There was a twilight moment – ten years ago – on a narrow walkway outside of a tiny bakery in Venice. Kevin and I were on our first trip since our honeymoon. Street lamps were lit, and we were wandering after a dinner where Kevin may or may not have consumed twelve baby squid cooked in their own ink. We were relying heavily on my language skills (never a good idea – in case you were wondering, and possibly the reason Kevin ended up getting served all those baby squid.) We stumbled upon a small bakery and ordered two slices of dense cake dusted in powdered sugar – big thick wedges – that were handed to us in parchment paper. There was some confusion – and we left the bakery with no bag, no box – the cake in hand. Laughing it off – we stood outside of the bakery in the twinkling Venice streetlights and messily ate the most delicious lemon scented almond cake. In that moment, as we inhaled that powdered sugar, all was right in the world – living like confused boozy Americans in Italy. This recipe is the closest I have come to recreating that cake. I’ve turned it into a Christmas classic – because Christmas makes me feel the same way that moment does. Warm, safe and peaceful while the world bustles around me. I bet you didn’t know a cake could do that. Enjoy – and Happy Holidays to you and yours.

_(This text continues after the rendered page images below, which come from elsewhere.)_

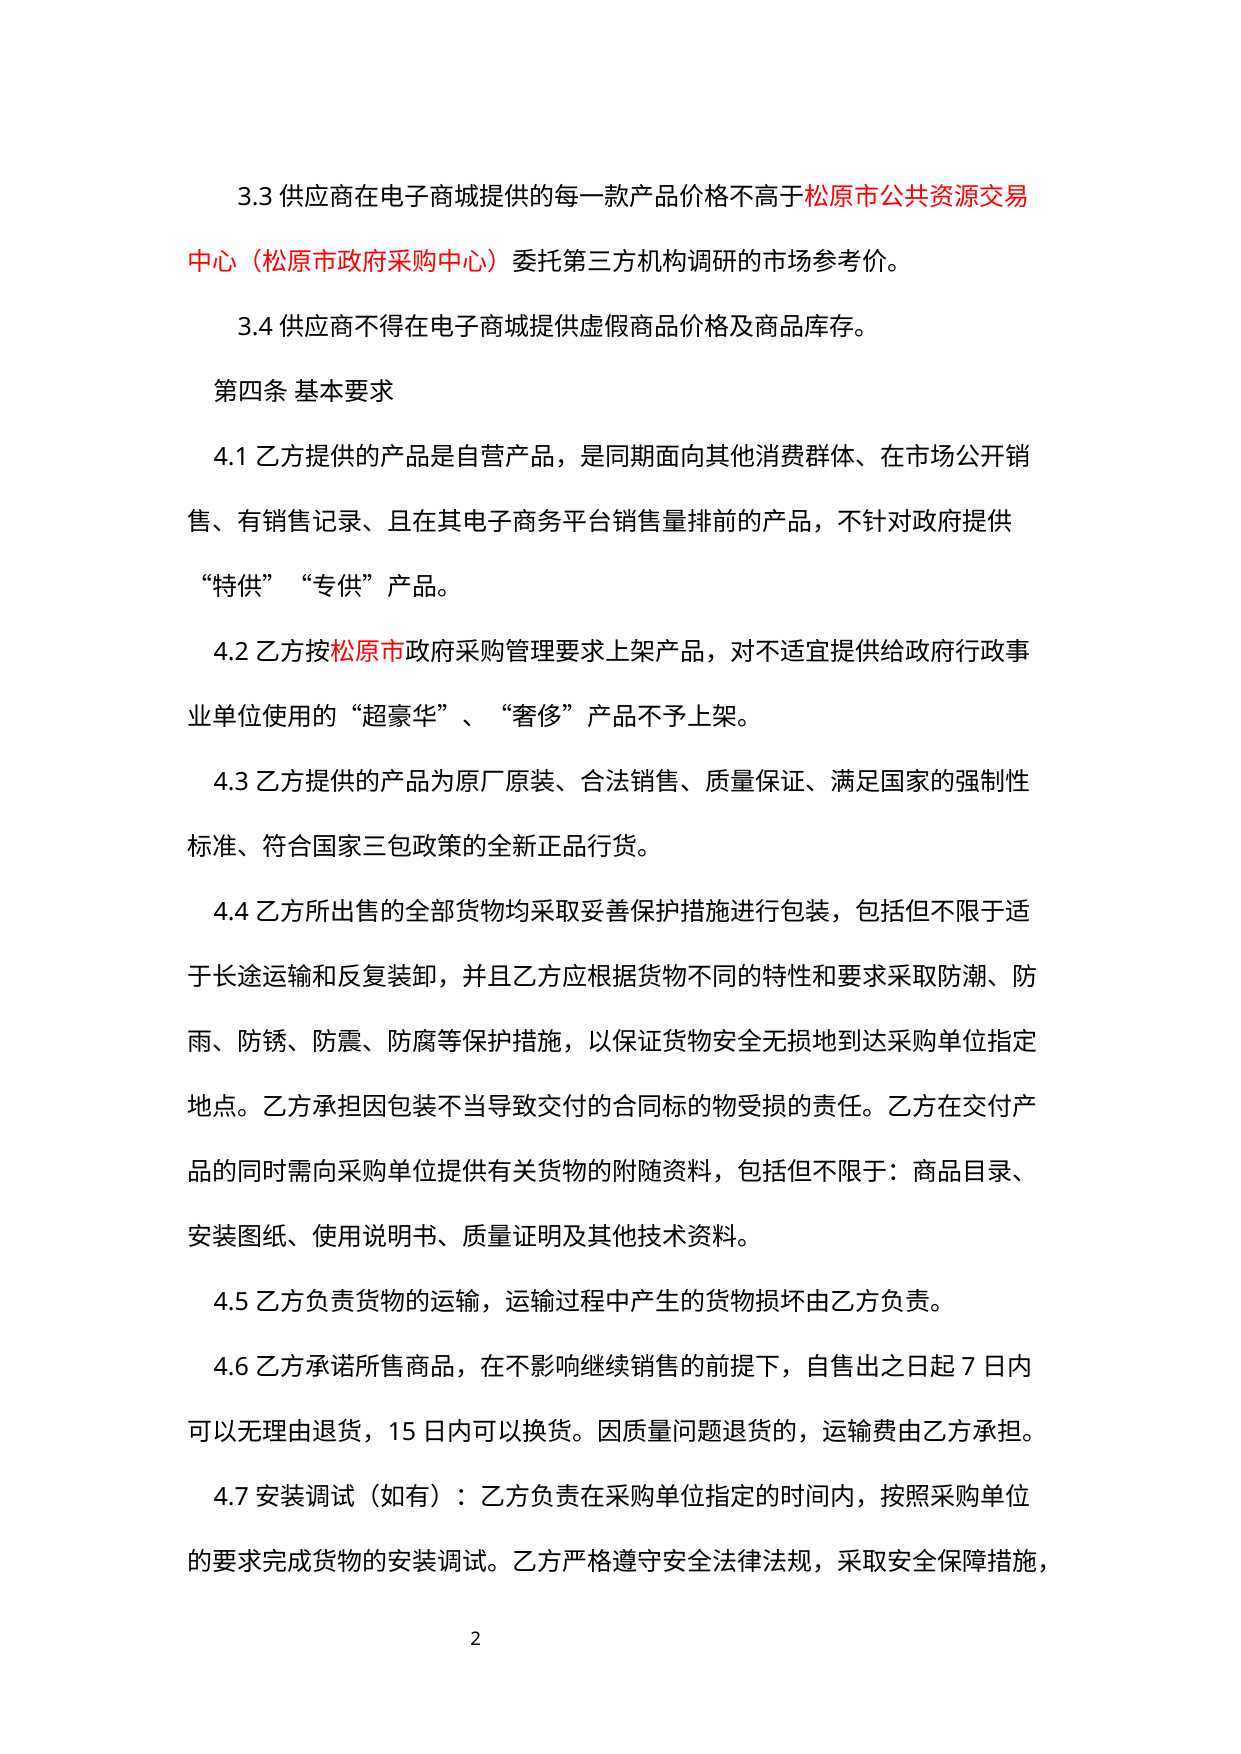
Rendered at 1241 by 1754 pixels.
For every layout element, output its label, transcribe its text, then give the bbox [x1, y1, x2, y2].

text 3.3 供应商在电子商城提供的每一款产品价格不高于松原市公共资源交易中心（松原市政府采购中心）委托第三方机构调研的市场参考价。 [187, 162, 1053, 292]
text 4.1 乙方提供的产品是自营产品，是同期面向其他消费群体、在市场公开销售、有销售记录、且在其电子商务平台销售量排前的产品，不针对政府提供“特供”“专供”产品。 [187, 422, 1053, 617]
text 4.3 乙方提供的产品为原厂原装、合法销售、质量保证、满足国家的强制性标准、符合国家三包政策的全新正品行货。 [187, 747, 1053, 877]
text 4.5 乙方负责货物的运输，运输过程中产生的货物损坏由乙方负责。 [187, 1267, 1053, 1332]
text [187, 1462, 1053, 1592]
text 4.6 乙方承诺所售商品，在不影响继续销售的前提下，自售出之日起 7 日内可以无理由退货，15 日内可以换货。因质量问题退货的，运输费由乙方承担。 [187, 1332, 1053, 1462]
text 3.4 供应商不得在电子商城提供虚假商品价格及商品库存。 [187, 292, 1053, 357]
text 4.4 乙方所出售的全部货物均采取妥善保护措施进行包装，包括但不限于适于长途运输和反复装卸，并且乙方应根据货物不同的特性和要求采取防潮、防雨、防锈、防震、防腐等保护措施，以保证货物安全无损地到达采购单位指定地点。乙方承担因包装不当导致交付的合同标的物受损的责任。乙方在交付产品的同时需向采购单位提供有关货物的附随资料，包括但不限于：商品目录、安装图纸、使用说明书、质量证明及其他技术资料。 [187, 877, 1053, 1267]
text 4.2 乙方按松原市政府采购管理要求上架产品，对不适宜提供给政府行政事业单位使用的“超豪华”、“奢侈”产品不予上架。 [187, 617, 1053, 747]
text 第四条 基本要求 [187, 357, 1053, 422]
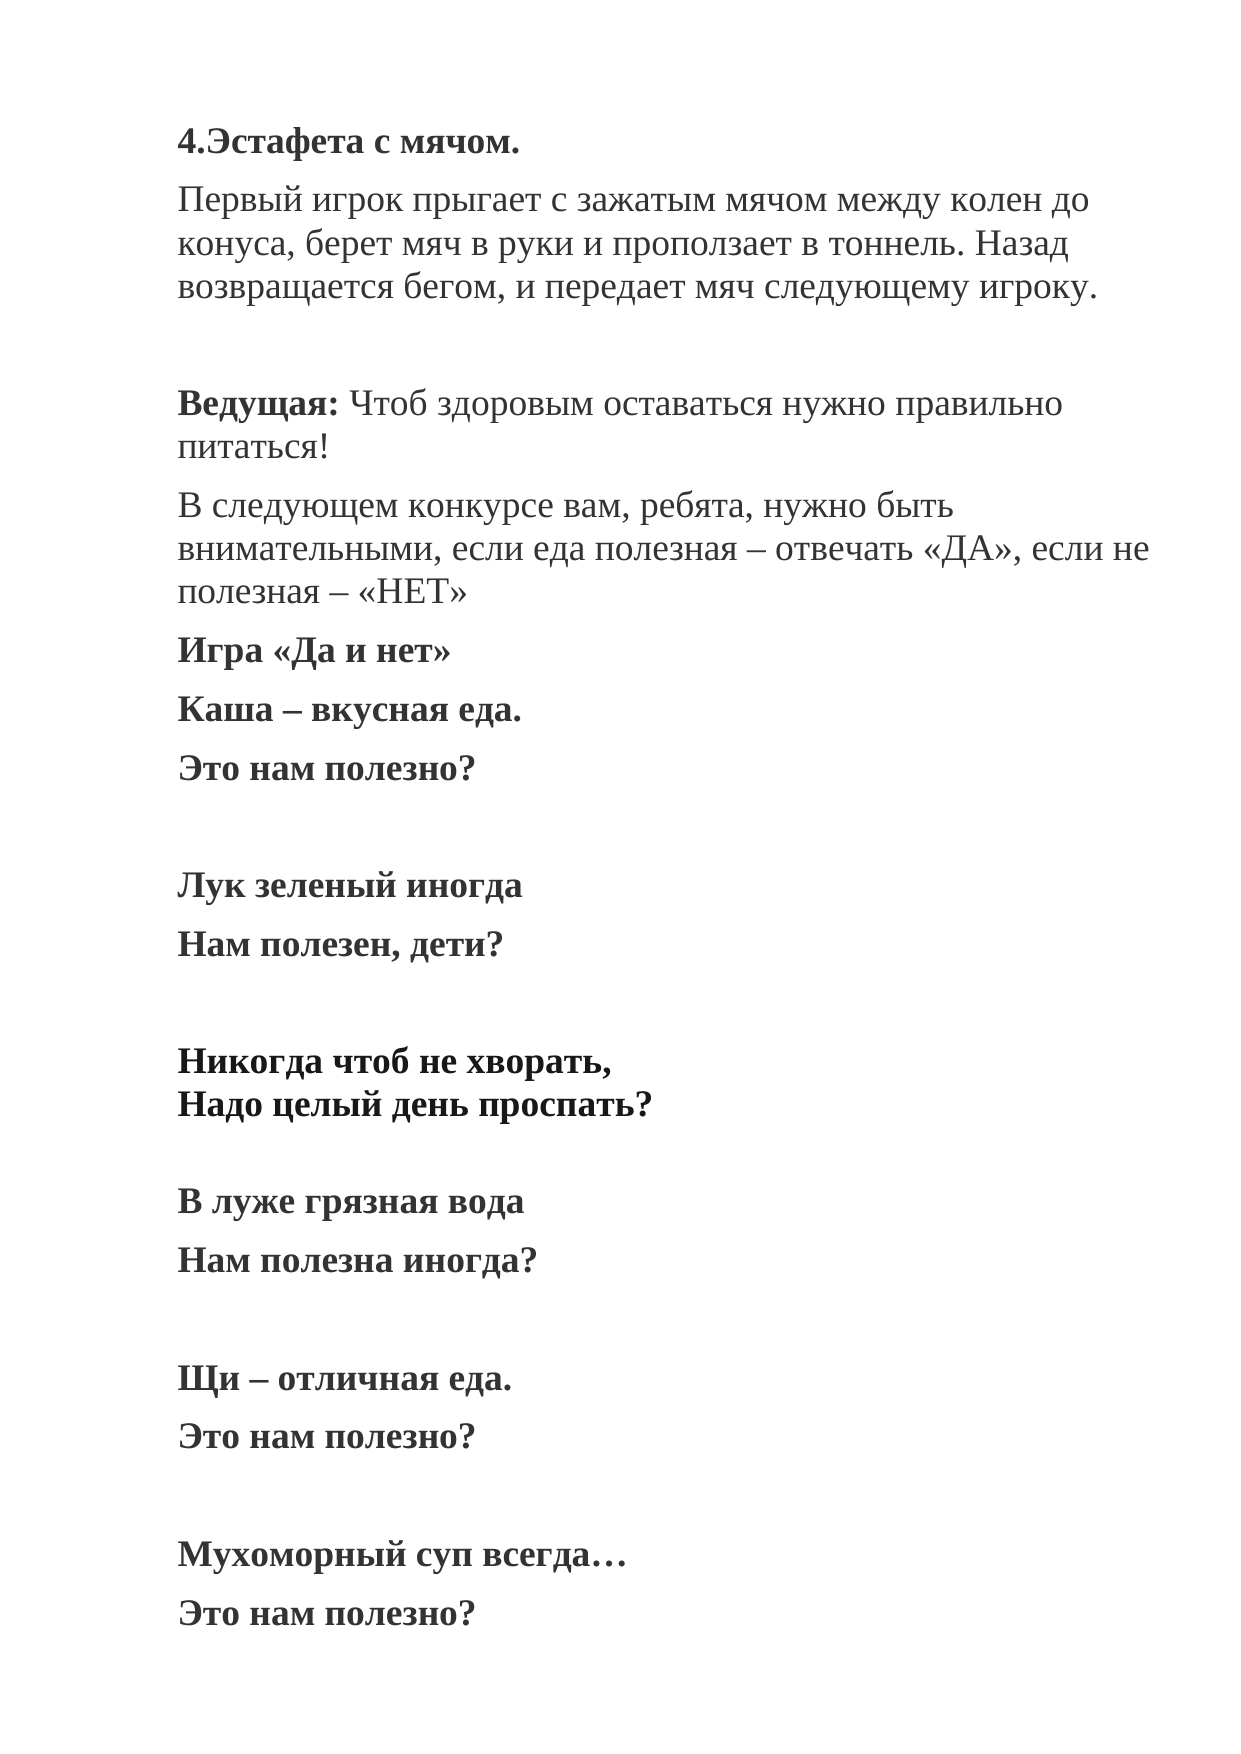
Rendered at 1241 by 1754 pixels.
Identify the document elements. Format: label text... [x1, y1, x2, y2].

text Лук зеленый иногда [177, 862, 1152, 906]
text Мухоморный суп всегда… [177, 1531, 1152, 1574]
text Никогда чтоб не хворать, [177, 1039, 1152, 1082]
text Нам полезен, дети? [177, 921, 1152, 964]
text В следующем конкурсе вам, ребята, нужно быть внимательными, если еда полезная – отвечать «ДА», если не полезная – «НЕТ» [177, 482, 1152, 612]
text Первый игрок прыгает с зажатым мячом между колен до конуса, берет мяч в руки и проползает в тоннель. Назад возвращается бегом, и передает мяч следующему игроку. [177, 177, 1152, 306]
text Это нам полезно? [177, 745, 1152, 788]
text Игра «Да и нет» [177, 627, 1152, 671]
text В луже грязная вода [177, 1179, 1152, 1222]
text Нам полезна иногда? [177, 1238, 1152, 1281]
text Надо целый день проспать? [177, 1082, 1152, 1125]
text Это нам полезно? [177, 1590, 1152, 1633]
text Это нам полезно? [177, 1414, 1152, 1457]
text Ведущая: Чтоб здоровым оставаться нужно правильно питаться! [177, 381, 1152, 467]
text Каша – вкусная еда. [177, 686, 1152, 729]
text 4.Эстафета с мячом. [177, 118, 1152, 161]
text Щи – отличная еда. [177, 1355, 1152, 1398]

3 cups and 3 tablespoons of almond meal
1 cup and 3 tablespoons of white chocolate chopped
2 tablespoons whipping cream (or milk)
3/4 cup plus 1 tablespoon unsalted butter – softened
2/3 cup sugar
4 lemons – zested
3 tablespoons lemon juice
4 eggs – separated
pinch of salt
Directions: Preheat oven to 350. Grease a 10″ springform pan. Combine white chocolate with cream/milk in a bowl and microwave in 30 second increments – stirring inbetween – until melted. Set aside to cool slightly. Cream the butter with most of the sugar – save a few tablespoons of the sugar for a later step. Beat until fluffy. Add the lemon zest, and egg yolks. Add the almond flour and the melted chocolate. Add the lemon juice and mix until combined.
In a separate bowl whip the egg whites until soft peaks form – add the remaining sugar . Fold the egg whites into the almond batter until well combined. Spoon the batter into the prepared pan. Bake at 350 for 35-45 minutes. Cake will rise and fall as it cools. Once cool, dust with powdered sugar and enjoy!